Saturday, December 22, 2012

Safety and Security

On an extremely local level, there seems to be a never-ending run of people who push safety as a value overshadowing all others.  In Washington, this manifests itself in pedestrians striding in front of traffic against the light, secure in their attitude that every driver will inevitably stop for them.  The D.C. Department of Transportation encourages this attitude by putting signs in the middle of the road warning drivers to stop at every crosswalk.  This department has always made little secret that its denizens hate cars and will do everything possible to make life miserable for motorists.

When right turn on red first was advanced as a time-saver, the then-director of this department ran around D.C. posting no-turn-on-red signs at every conceivable location.  Now this department responds to local loudmouths who demand speed humps so we have those scattered all over the city. The signs warning of them are posted adjacent to the hump so by the time you see it, you have smacked the underside of your car.

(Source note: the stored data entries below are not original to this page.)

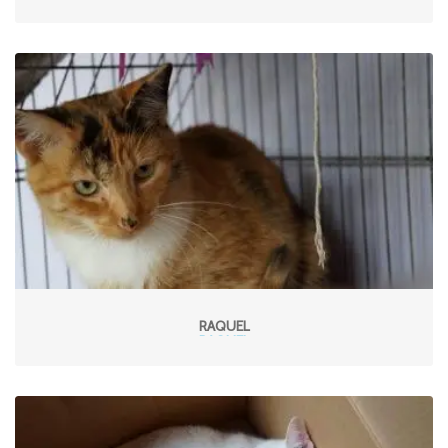
RAQUEL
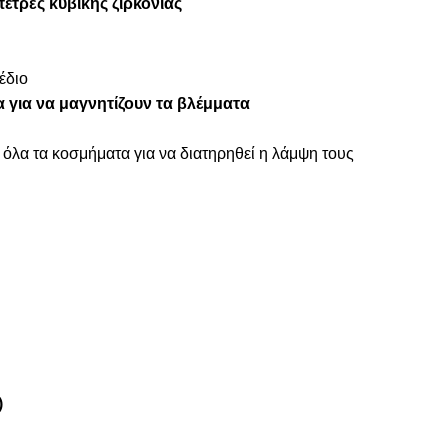
πέτρες κυβικής ζιρκόνιας
έδιο
 για να μαγνητίζουν τα βλέμματα
 όλα τα κοσμήματα για να διατηρηθεί η λάμψη τους
)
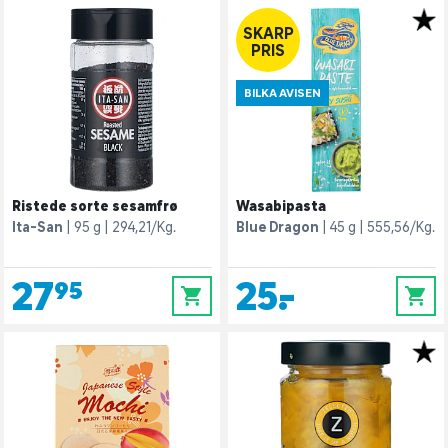
SKARP
PRIS
BILKA AVISEN
Ristede sorte sesamfrø
Wasabipasta
Ita-San
95 g
294,21/Kg.
Blue Dragon
45 g
555,56/Kg.
27,95
25,-
0
0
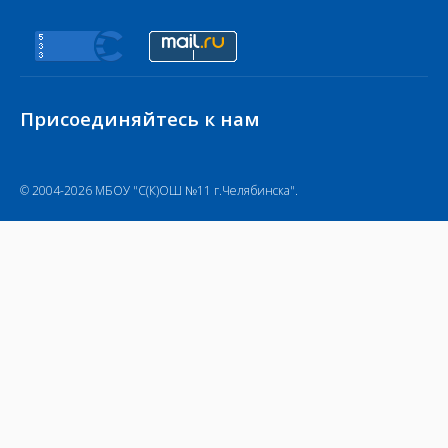
Присоединяйтесь к нам
© 2004-2026 МБОУ "С(К)ОШ №11 г.Челябинска".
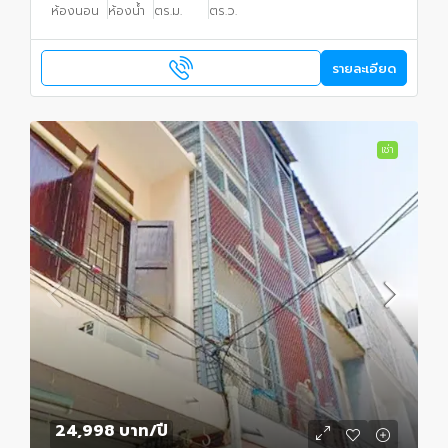
ห้องนอน
ห้องน้ำ
ตร.ม.
ตร.ว.
รายละเอียด
เช่า
24,998 บาท
/ปี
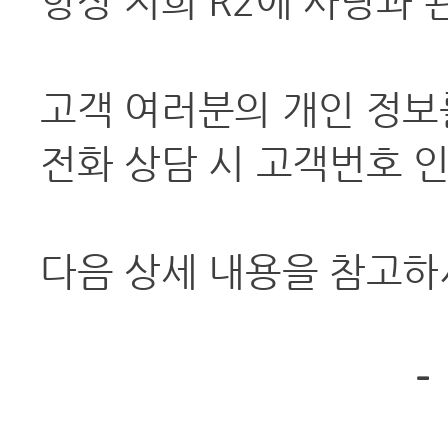
항상 저희 R2에 사랑과
고객 여러분의 개인 정보
전화 상담 시 고객번호 
다음 상세 내용을 참고하
-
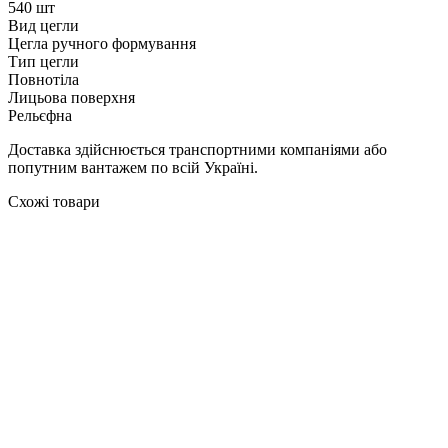
540 шт
Вид цегли
Цегла ручного формування
Тип цегли
Повнотіла
Лицьова поверхня
Рельєфна
Доставка здійснюється транспортними компаніями або
попутним вантажем по всій Україні.
Схожі товари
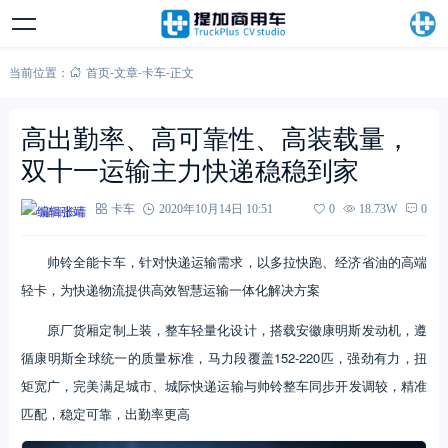
当前位置：
首页
-
文章
-
卡车
-
正文
高出勤率、高可靠性、高装载量，
双十一运输主力快递稳稳到家
编辑张靖
卡车
2020年10月14日 10:51
0
18.73W
0
帅铃全能卡车，针对快递运输需求，以多拉快跑、经济省油的高端
轻卡，为快递物流提供高效智慧运输一体化解决方案
原厂货厢定制上装，整车轻量化设计，搭载安徽康明斯发动机，遵
循康明斯全球统一的质量标准，马力段覆盖152-220匹，强劲有力，扭
矩宽广，完美满足城市、城际快递运输与帅铃整车同步开发调较，精准
匹配，稳定可靠，出勤率更高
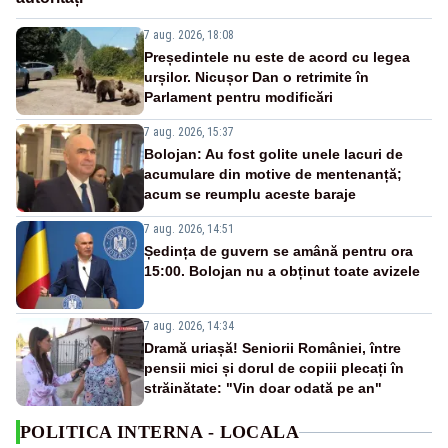
7 aug. 2026, 18:08
Președintele nu este de acord cu legea
urșilor. Nicușor Dan o retrimite în
Parlament pentru modificări
7 aug. 2026, 15:37
Bolojan: Au fost golite unele lacuri de
acumulare din motive de mentenanță;
acum se reumplu aceste baraje
7 aug. 2026, 14:51
Ședința de guvern se amână pentru ora
15:00. Bolojan nu a obținut toate avizele
7 aug. 2026, 14:34
Dramă uriașă! Seniorii României, între
pensii mici și dorul de copiii plecați în
străinătate: "Vin doar odată pe an"
POLITICA INTERNA - LOCALA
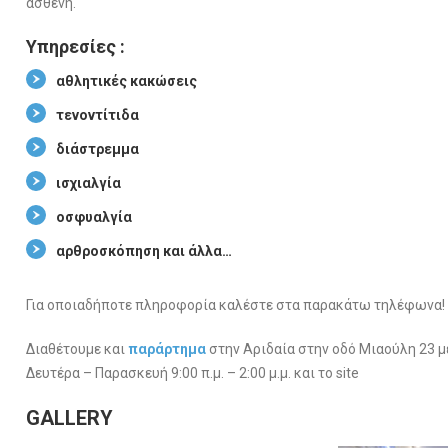
ασθενή.
Υπηρεσίες :
αθλητικές κακώσεις
τενοντίτιδα
διάστρεμμα
ισχιαλγία
οσφυαλγία
αρθροσκόπηση και άλλα…
Για οποιαδήποτε πληροφορία καλέστε στα παρακάτω τηλέφωνα!
Διαθέτουμε και
παράρτημα
στην Αριδαία στην οδό Μιαούλη 23 
Δευτέρα – Παρασκευή 9:00 π.μ. – 2:00 μ.μ. και το site
GALLERY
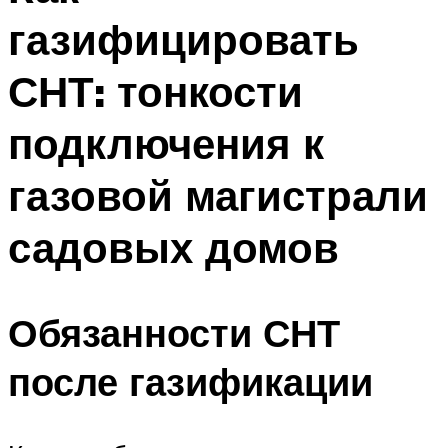
газифицировать
СНТ: тонкости
подключения к
газовой магистрали
садовых домов
Обязанности СНТ
после газификации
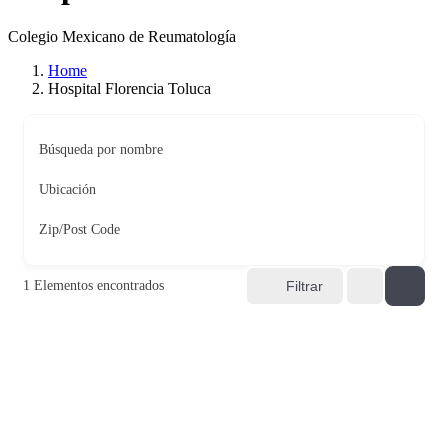
Colegio Mexicano de Reumatología
Home
Hospital Florencia Toluca
Búsqueda por nombre
Ubicación
Zip/Post Code
1
Elementos encontrados
Filtrar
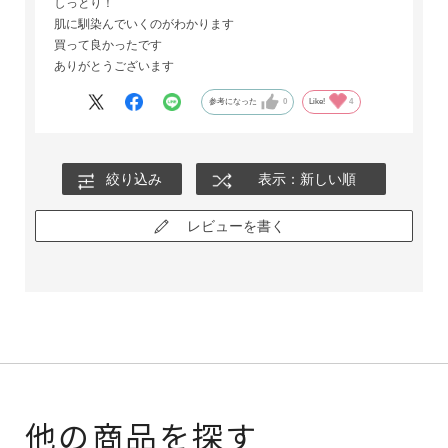
しっとり！
肌に馴染んでいくのがわかります
買って良かったです
ありがとうございます
参考になった
0
Like!
4
絞り込み
表示：新しい順
レビューを書く
他の商品を探す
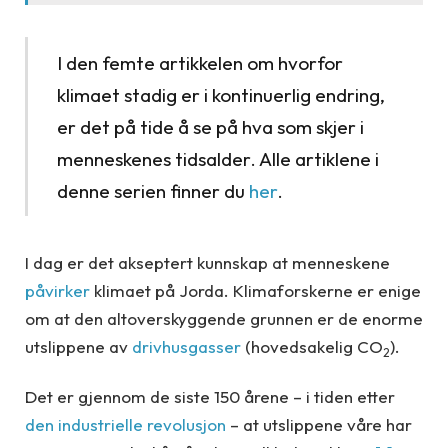
I den femte artikkelen om hvorfor
klimaet stadig er i kontinuerlig endring,
er det på tide å se på hva som skjer i
menneskenes tidsalder. Alle artiklene i
denne serien finner du
her
.
I dag er det akseptert kunnskap at menneskene
påvirker
klimaet på Jorda. Klimaforskerne er enige
om at den altoverskyggende grunnen er de enorme
utslippene av
drivhusgasser
(hovedsakelig CO
).
2
Det er gjennom de siste 150 årene – i tiden etter
den industrielle revolusjon
– at utslippene våre har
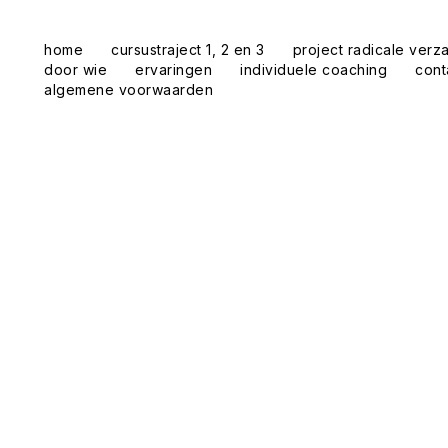
home
cursustraject 1, 2 en 3
project radicale verz
door wie
ervaringen
individuele coaching
cont
algemene voorwaarden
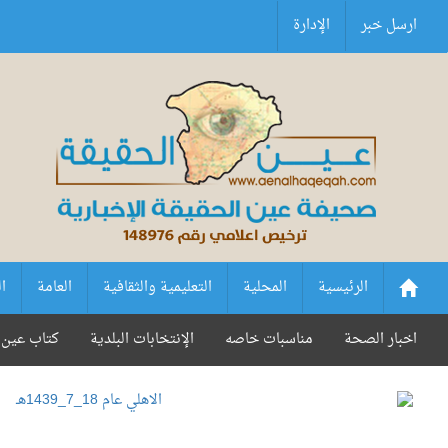
ارسل خبر
الإدارة
الرئيسية
المحلية
التعليمية والثقافية
العامة
ا
اخبار الصحة
مناسبات خاصه
الإنتخابات البلدية
كتاب عين 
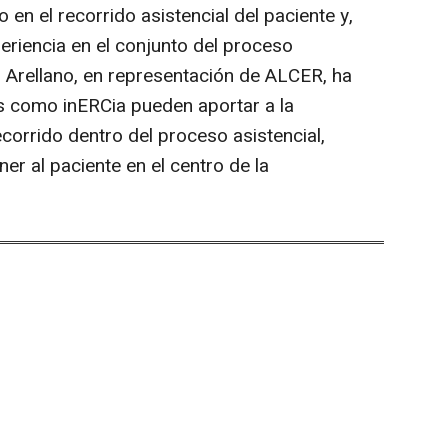
en el recorrido asistencial del paciente y,
eriencia en el conjunto del proceso
el Arellano, en representación de ALCER, ha
vas como inERCia pueden aportar a la
ecorrido dentro del proceso asistencial,
er al paciente en el centro de la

Safety laws--most of which are totally unnecessary--are introduced as innocent-seeming rules which then are turned into strictly-enforced enactments and revenue producers.  So it is with speed cameras--we first were told they were for safety; when everyone recognized that the fines were set at absurdly high levels, the Mayor and Council responded with revenue concerns.  This was also true of seat belts. Recall that police were not to stop anyone for a mere seat belt infraction. Now we are subjected to "click it or ticket" threats from police who would prefer to stop seat-belt violators than pursue homicide or robbery suspects.

This trend also underlies the never-ending pursuit of total security. Some administrators have realized that you can't guarantee total security and you can go broke trying to get it.  The security industry is happy to recommend more and more expenditure, of course. So federal bureaucrats whom no one wants to visit much less commit acts of violence against are protected by magnetometers and other fancy equipment.

The problem for someone in charge of a facility is the uproar he or she will face if an incident occurs. Media and others along for the ride will always jump on anyone who doesn't spend their entire budget on augmented security.  And you can spend your whole budget on it--easily.